WWF details climate change expectations for Ontario Budget
In June 2007, the government of Ontario set significant greenhouse gas reduction target, but its climate plan is short on details as to how these will be met. In order to achieve these targets, WWF-Canada expects to see the following in the March 25 budget:
- A clear indication of how the government will put a price on carbon via the greenhouse gas cap-and-trade program as Premier McGuinty has indicated and/or a BC-style carbon tax.
- More money invested in transit than highways.
- A significant energy conservation investment program outside of the electricity sector (similar to the Better Building Partnership).
- Sufficient resources for the Ministries of Environment, Energy, Natural Resources and Municipal Affairs and Housing to make new regulations on energy efficiency, land use, and capping greenhouse gases, as well as to enforce existing environmental regulations.
- Ensure adequate and predictable funding to municipalities so that they will have the fiscal capacity to implement local climate solutions.
1. Put a Price on Carbon
Making carbon pollution costly right across the economy is an effective means of reducing greenhouse gas emissions and stimulating investments in energy conservation and renewable energy. The government of BC has taken a leadership role by instituting a carbon tax this year and by committing to join the Western Climate Initiative’s greenhouse gas cap-and-trade program (which is still under development).
While he has rejected calls for a carbon tax, Premier McGuinty has indicated that Ontario would develop a greenhouse gas cap-and-trade program. Given the broad economic implications of such a measure, we expect it to be announced in this year’s budget.
2. Prioritize Transit over Highways
Highway expansion fuels sprawl and greenhouse gas emissions, whereas smart transit investments (coupled with good urban planning) reduces them.
The 2007-2008 Ontario budget invested almost twice as much ($1,703 million) in highways as in transit ($992 million). This ratio needs to be reversed if the province’s commitment to public transit is to be taken seriously.
3. Invest in Energy Conservation
There is no significant provincial investment program in energy conservation outside of the electricity sector (where the costs are paid via the Ontario Power Authority or the Ontario Energy Board from the rate-base, and hence are not part of the provincial budget).

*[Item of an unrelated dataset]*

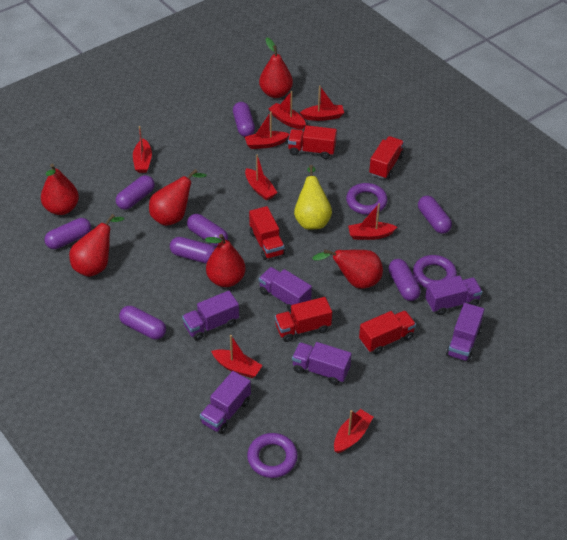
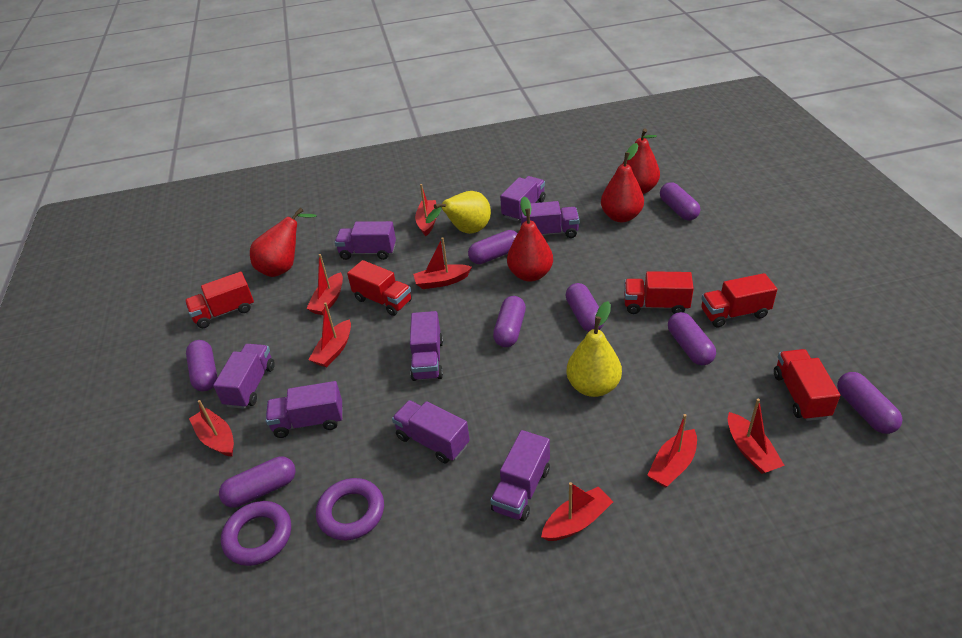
purple ring: 3 -> 2
purple truck: 6 -> 8
red pear: 6 -> 4
yellow pear: 1 -> 2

Energy efficiency investments such as building retrofits are one of the lowest-cost and most effective options for reducing greenhouse emissions, so the province should implement a program comparable to Toronto’s Better Building Partnership or Better Transportation Partnership that help finance the up-front costs.
WWF-Canada is addressing the electricity sector investments, in particular the disparity between proposed investments in nuclear power versus conservation and renewables, via the Ontario Energy Board hearings on the Integrated Power Supply Plan.
4. Ensure Key Ministries have the Capacity To Make And Enforce Regulations
In April 2007, Environment Commissioner Gord Miller said that the Ministries of Environment and Natural Resources were “starved of funding for core functions” and that “at a time of unprecedented public concern for the health of the planet, Ontarians may find it hard to believe that these two ministries are today struggling with fewer resources than in the early 1990s, but that is unfortunately the case.”
Without adequate resources, government ministries will be unable to develop the new regulations on energy efficiency and greenhouse gas caps that are a key part of the province’s climate plan, nor will they be able to enforce existing regulations.
5. Enable Action by Municipalities
Many of the most innovative and successful greenhouse gas reduction programs have been implemented by municipalities and implementing some of the key policy tools (e.g. transportation and urban planning, public transit, local utilities, etc.) are largely under their control.
The key to facilitating effective municipal action is adequate and predictable funding, so that they can implement their own climate plans.